Our conception of beauty is like a virus. It mutates as soon as what is ‘beautiful’ becomes the norm. Only after every woman has dip dyed her hair blonde or orange or purple will society’s perception of beauty shift. Soon it will be all the rage to have hair one colour, and tie-dyed hair will become unbearably bogan.

‘Let’s hide our children away in towers and spare them from the corruption of this world,’ I hear you cry. Perhaps force-feeding our youth entire collections of fairytales will purify them? But alas, not even the wholesome fairytale is quite as it seems. The ugly stepsisters in the origi­nal Cinderella cut off parts of their toes in the hope that they fit into the glass slipper. And then as punishment for trying to fit into the shoe, they have their eyes pecked out by birds. We know Cinderella is our heroine because she is beautiful and we hate the stepsisters because they are ugly.

But in reality, all that these women wanted to do was to fit into that impossibly small shoe to prove that they were worthy of the Prince. Physical ugliness is intended to mirror the internal wickedness of the sis­ters, just as Cinderella is beautiful because she is such a wonderfully kind person.
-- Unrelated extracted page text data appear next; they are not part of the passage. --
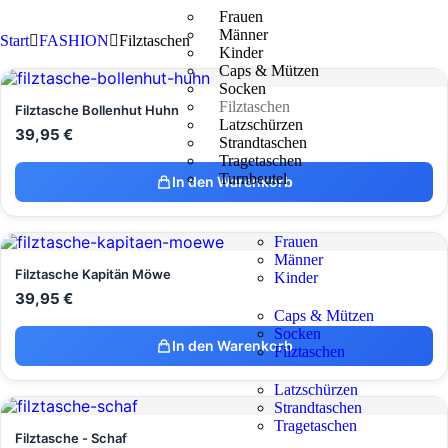
Frauen
Männer
Start
FASHION
Filztaschen
Kinder
Caps & Mützen
Socken
Filztaschen
Filztasche Bollenhut Huhn
Latzschürzen
39,95
€
Strandtaschen
Tragetaschen
Turnbeutel
In den Warenkorb
Frauen
Männer
Filztasche Kapitän Möwe
Kinder
39,95
€
Caps & Mützen
Socken
In den Warenkorb
Filztaschen
Latzschürzen
Strandtaschen
Tragetaschen
Filztasche - Schaf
But do we really expect children to pick up on the corruption of this dichotomy? This desire to be beautiful is fostered in fairytales, further instilling within us a notion that being attractive will pave the way for a happy life.
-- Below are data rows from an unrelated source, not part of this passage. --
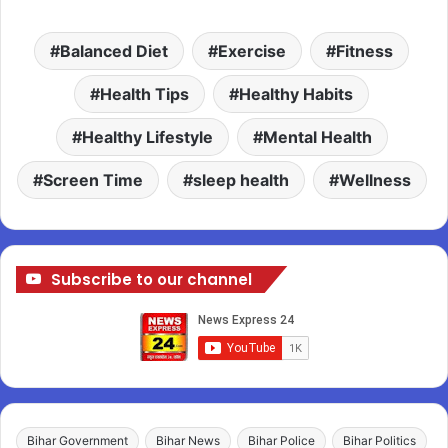
Balanced Diet
Exercise
Fitness
Health Tips
Healthy Habits
Healthy Lifestyle
Mental Health
Screen Time
sleep health
Wellness
Subscribe to our channel
Bihar Government
Bihar News
Bihar Police
Bihar Politics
But is it true? Do more attractive people live happier lives? Yes, according to plastic surgeon Dr. Bryan Mendelson. Dr. Mendelson’s research points to the conclusion that better looking people will get paid more money. He contends that people link outer beauty with inner beauty, assuming that because someone is attractive, they are also ‘good’ people. So this obsession with physical appearance is drummed into us from the moment we read our first fairytale, if not before.

It’s not all bad. Whilst appearances still seem to matter far more than anyone would care to admit, modernised fairytales have disregarded the link between justice and vengeance. In the Grimm Brothers’ original retelling of Snow White, the Queen is punished for her ugliness. She has burning iron shoes strapped to her feet, forcing her to dance around in a mad frenzy until she falls down dead. That will teach her for think­ing she’s the most beautiful in the land. But while we still condone the importance of beauty, at least we have abandoned the incessant desire for retribution. For instance, the ugly stepsisters in Cinderella no longer have their eyes pecked out by birds because as a society we have come to condemn the notion of revenge.
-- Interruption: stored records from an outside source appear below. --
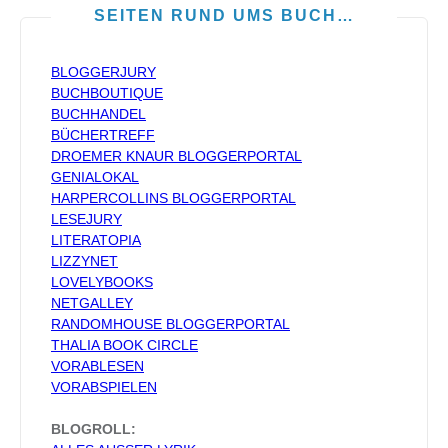
SEITEN RUND UMS BUCH…
BLOGGERJURY
BUCHBOUTIQUE
BUCHHANDEL
BÜCHERTREFF
DROEMER KNAUR BLOGGERPORTAL
GENIALOKAL
HARPERCOLLINS BLOGGERPORTAL
LESEJURY
LITERATOPIA
LIZZYNET
LOVELYBOOKS
NETGALLEY
RANDOMHOUSE BLOGGERPORTAL
THALIA BOOK CIRCLE
VORABLESEN
VORABSPIELEN
BLOGROLL:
Zoolander said: ‘I’m pretty sure there’s a lot more to life than being really, really, ridiculously good looking’. He’s correct of course, but beauty will nonetheless continue to have an undeniable influence over people. We do not live in a perfect world, and never have. Children are sexu­alised today, but Fairytales exist as a mere splinter of our more violent history. Modernised fairytales teach children the notion of clemency. Now we know to forgive our stepmother for trying to kill us rather than strapping burning shoes to her feet.